### Document excerpt
▬▬▬

- 1991 album cover

Studio album by Headless Chickens
- Released: 1991, rereleased 1993
- Genre: Rock, industrial
- Label: Flying Nun Records
- Producer: Rex Visible, Michael Koppelman

Headless Chickens chronology
| Stunt Clown (1988) | Body Blow (1991) | Greedy (1997) |

Alternative cover
- 1993 Australian version

Singles from Body Blow
- "Gaskrankinstation" / "Crash Hot" Released: 1990; "Cruise Control" Released: 1991; "Donde esta la pollo" Released: 1992; "Juice" / "Choppers" Released: 1992; "Mr. Moon" Released: 1993;

= Body Blow =

Body Blow is the second studio album by New Zealand rock band the Headless Chickens. It was originally released in 1991, then rereleased for Australia in 1993 with a substantially reworked track list, losing "Crash Hot" and "Road Train" but gaining "Mr. Moon", "Juice", "Choppers" and some remixes. Another Australian version followed in 1994 with the addition of a bonus disc containing six remixes.

Body Blow is Headless Chickens' most successful album, including three top-10 singles and achieving double platinum sales. The album includes a cover of "Inside Track", originally recorded as "The Inside Track" by New Zealand new wave band Stridulators.

▬▬▬

### Material supplied

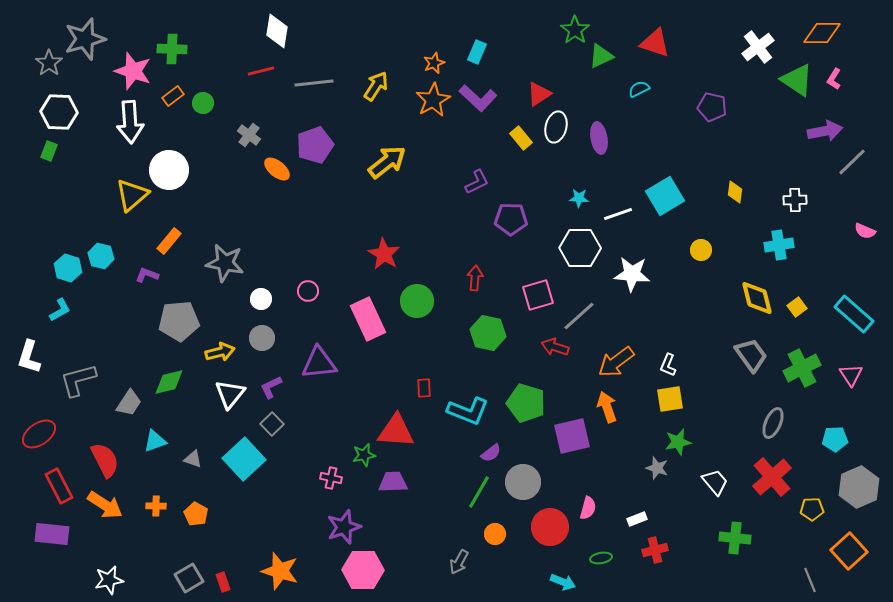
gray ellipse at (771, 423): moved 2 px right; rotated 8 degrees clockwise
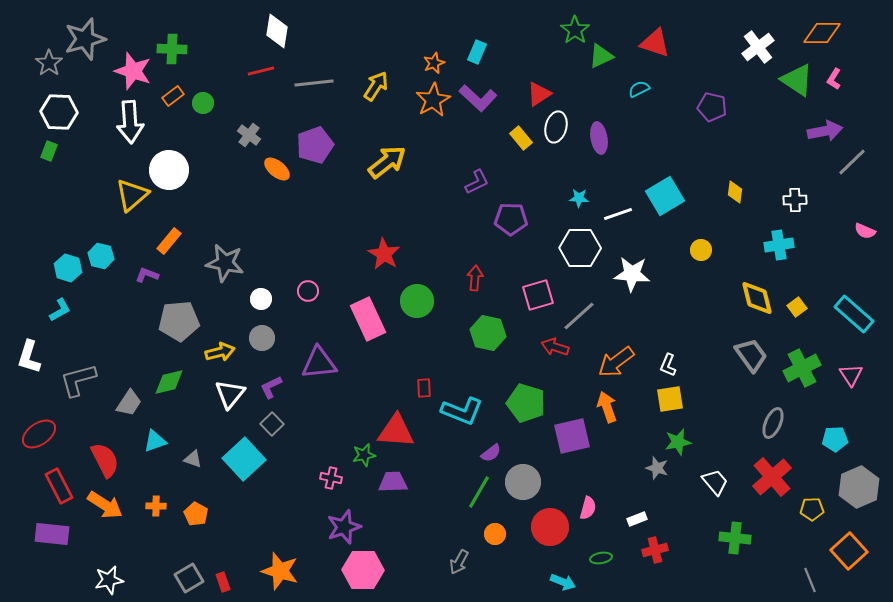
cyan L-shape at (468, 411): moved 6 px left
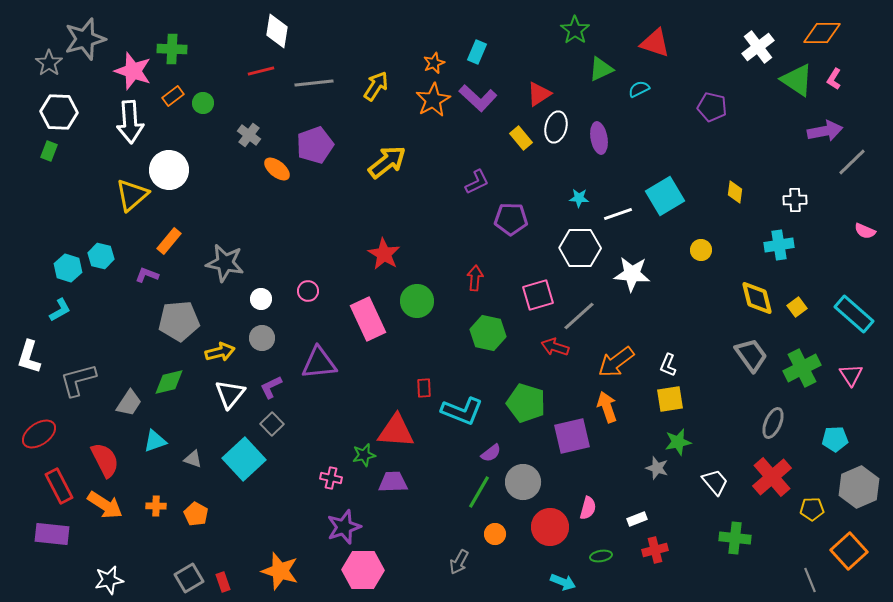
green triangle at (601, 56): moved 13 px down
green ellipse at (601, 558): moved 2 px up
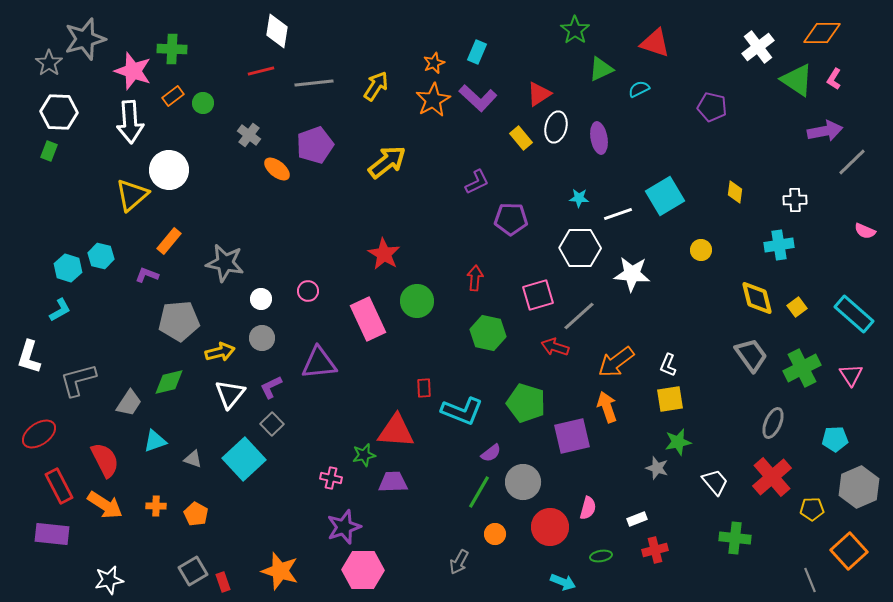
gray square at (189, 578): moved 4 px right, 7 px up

▬▬▬

### Written tasks
a – According to the Body Blow article, which band originally recorded "Inside Track"?
b – List every single title given in the Body Blow article.

### The replies
a – The New Zealand new wave band Stridulators, who recorded it as "The Inside Track."

b – "Gaskrankinstation," "Crash Hot," "Cruise Control," "Donde esta la pollo," "Juice," "Choppers," "Mr. Moon"